====== EXCERPT PROVIDED ======

You could just do:

lein new fw1 myapp
cd myapp
lein run

assuming you have nothing running on port 8080 already - otherwise:

PORT=8123 lein run

Noir also has a simple Leiningen template (although Noir is deprecated now):

lein new noir noirapp
cd noirapp
lein run

(same caveat applies regarding ports)

On Fri, Jan 11, 2013 at 2:56 PM, Eric MacAdie <emaca...@gmail.com> wrote:
> Thanks for the info. I will look this over, and perhaps finally build my
> world-changing Clojure app. Or maybe just "Hello World."
>
> - Eric MacAdie
>
>
> On Fri, Jan 11, 2013 at 3:58 PM, Marko Topolnik <marko.topol...@gmail.com>
> wrote:
>>
>> There's a pretty good page at heroku. There's also this classic page:
>> aging, but still very relevant.
>>
>>
>> On Friday, January 11, 2013 10:33:15 PM UTC+1, Eric MacAdie wrote:
>>>
>>> Is there a page that gives "Clojure web recipes"? It would be great for
>>> beginners if you could have one place that says "To make a web app, you need
>>> X, Y and Z, and here are libraries that fulfil each of these needs."
>>>
>>> - Eric MacAdie
>>>
>>> On Fri, Jan 11, 2013 at 12:25 PM, Sean Corfield <seanco...@gmail.com>
>>> wrote:
>>>>
>>>> I think there's a philosophical bent in the Clojure community toward
>>>> small, composable libraries, rather than monolithic pre-built
>>>> combinations - across all domains. This has come up in discussions
>>>> before, mostly around the "full-stack web framework" issue, and the
>>>> consensus each time seems to be we're better served by doing a
>>>> mix'n'match from the available libraries.
>>>>
>>>> Scala is aimed much more squarely at the enterprise world of Java,
>>>> which in turn is much more inclined toward the full-stack approach.

====== DATA SECTION ======

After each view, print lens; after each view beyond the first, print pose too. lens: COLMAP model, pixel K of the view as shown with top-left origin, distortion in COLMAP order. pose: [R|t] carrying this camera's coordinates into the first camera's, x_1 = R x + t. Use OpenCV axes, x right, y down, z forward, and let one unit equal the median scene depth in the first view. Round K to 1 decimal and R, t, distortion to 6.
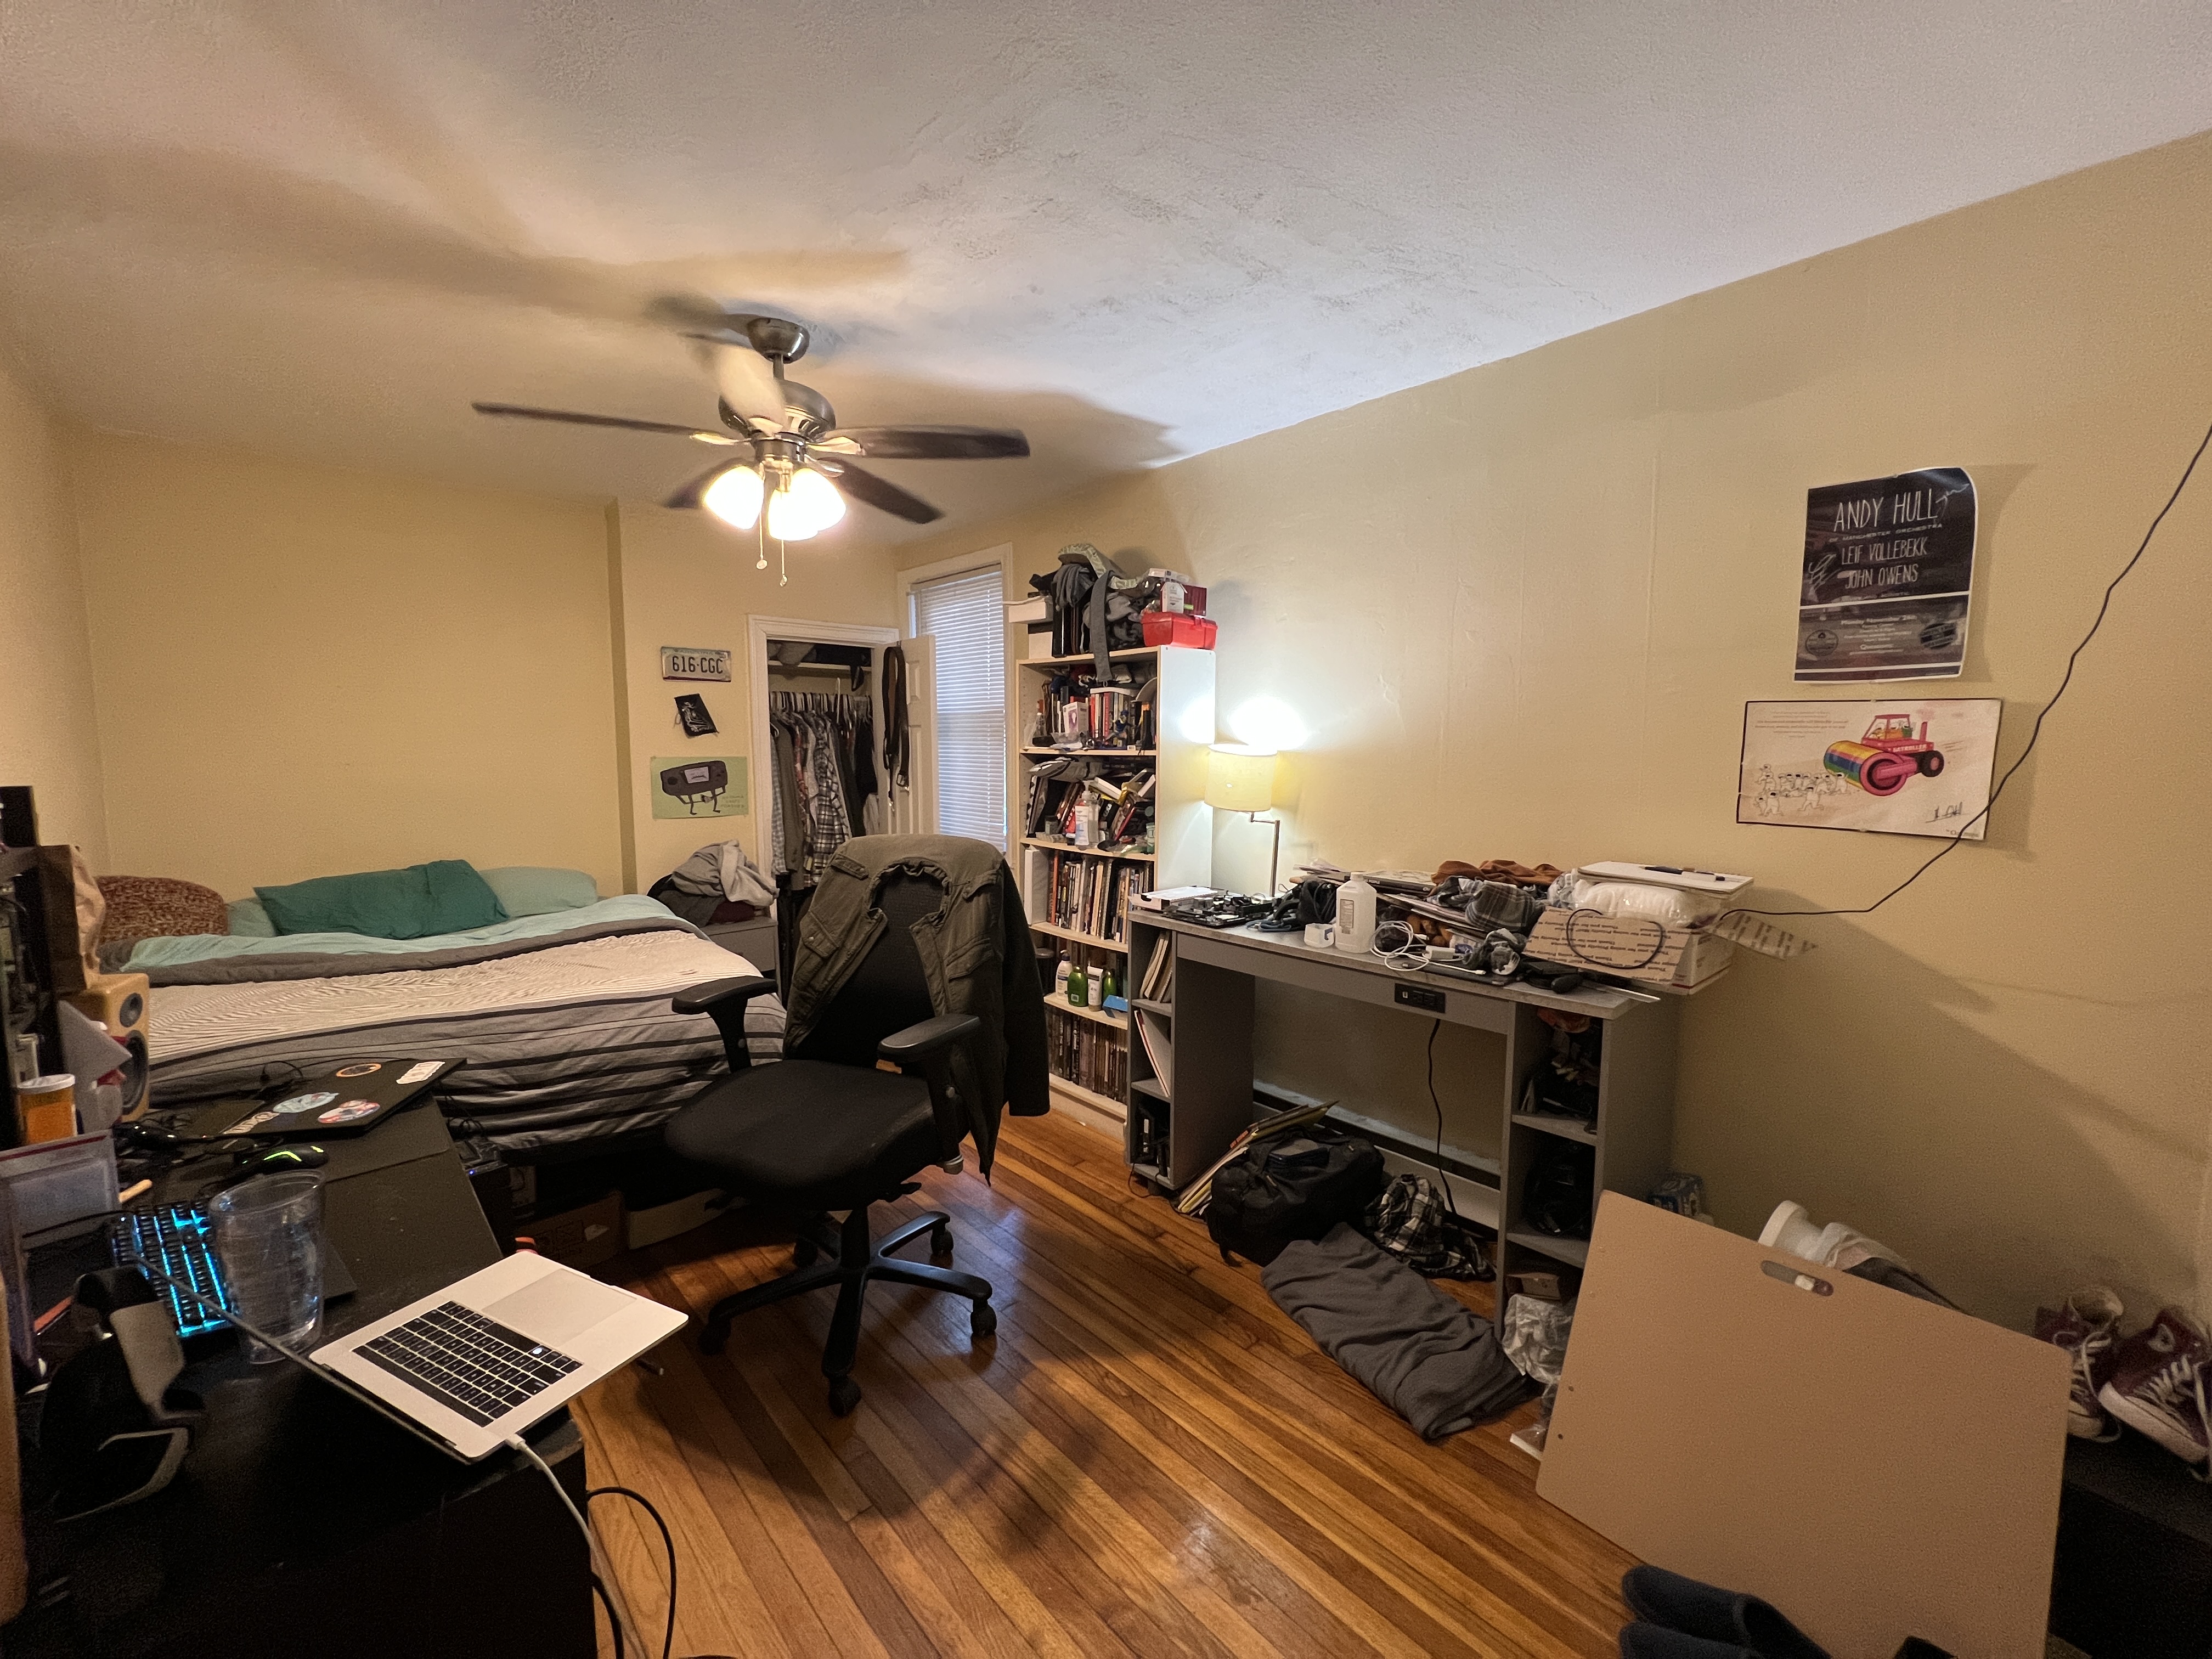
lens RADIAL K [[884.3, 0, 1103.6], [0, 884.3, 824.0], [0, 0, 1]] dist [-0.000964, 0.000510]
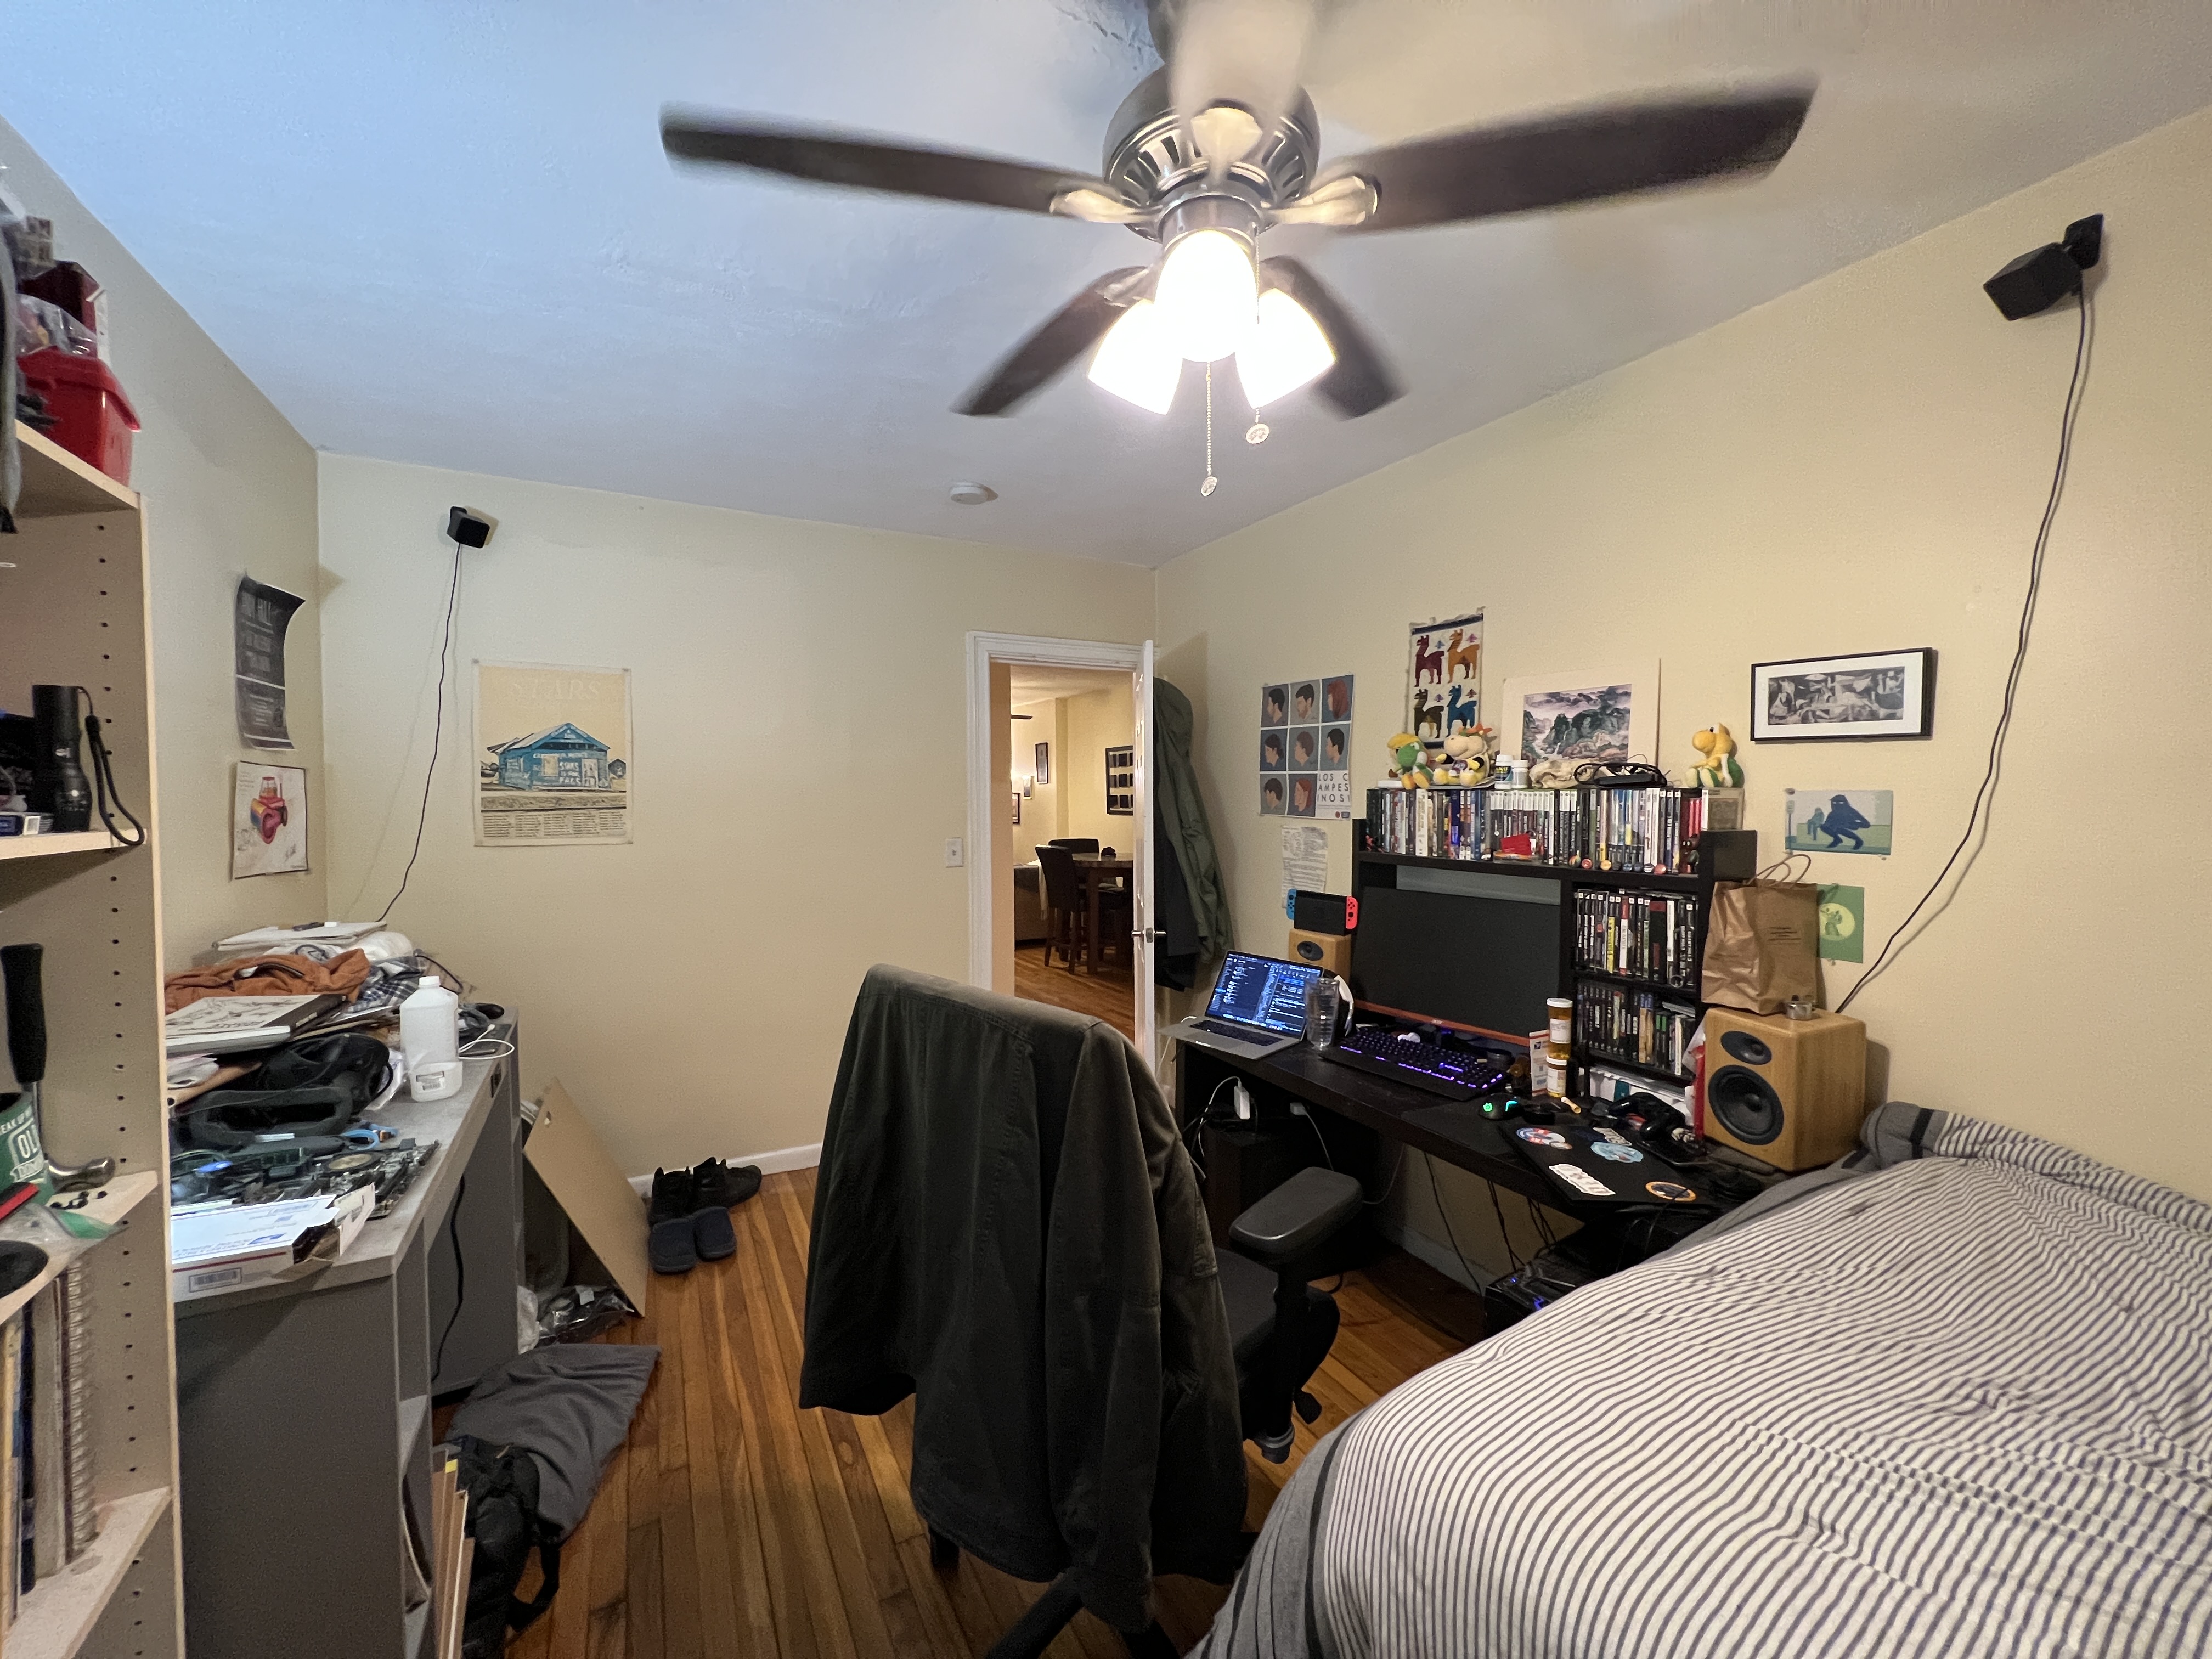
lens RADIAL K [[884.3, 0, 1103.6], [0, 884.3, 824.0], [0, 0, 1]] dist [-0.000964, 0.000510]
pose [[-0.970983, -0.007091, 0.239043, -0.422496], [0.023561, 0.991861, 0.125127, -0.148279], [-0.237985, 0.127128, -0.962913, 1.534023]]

======

■ EXPLORE THE MATERIAL ■
1. According to the Clojure mailing-list text, which port must be free for the "lein run" command to work without setting PORT?
2. Echo the entries in Block 1 line for line, leaving out the pictures.
The text and the entries have nothing to do with each other.

■ ANSWERS BY ITEM ■
1. Port 8080.

2.
After each view, print lens; after each view beyond the first, print pose too. lens: COLMAP model, pixel K of the view as shown with top-left origin, distortion in COLMAP order. pose: [R|t] carrying this camera's coordinates into the first camera's, x_1 = R x + t. Use OpenCV axes, x right, y down, z forward, and let one unit equal the median scene depth in the first view. Round K to 1 decimal and R, t, distortion to 6.
lens RADIAL K [[884.3, 0, 1103.6], [0, 884.3, 824.0], [0, 0, 1]] dist [-0.000964, 0.000510]
lens RADIAL K [[884.3, 0, 1103.6], [0, 884.3, 824.0], [0, 0, 1]] dist [-0.000964, 0.000510]
pose [[-0.970983, -0.007091, 0.239043, -0.422496], [0.023561, 0.991861, 0.125127, -0.148279], [-0.237985, 0.127128, -0.962913, 1.534023]]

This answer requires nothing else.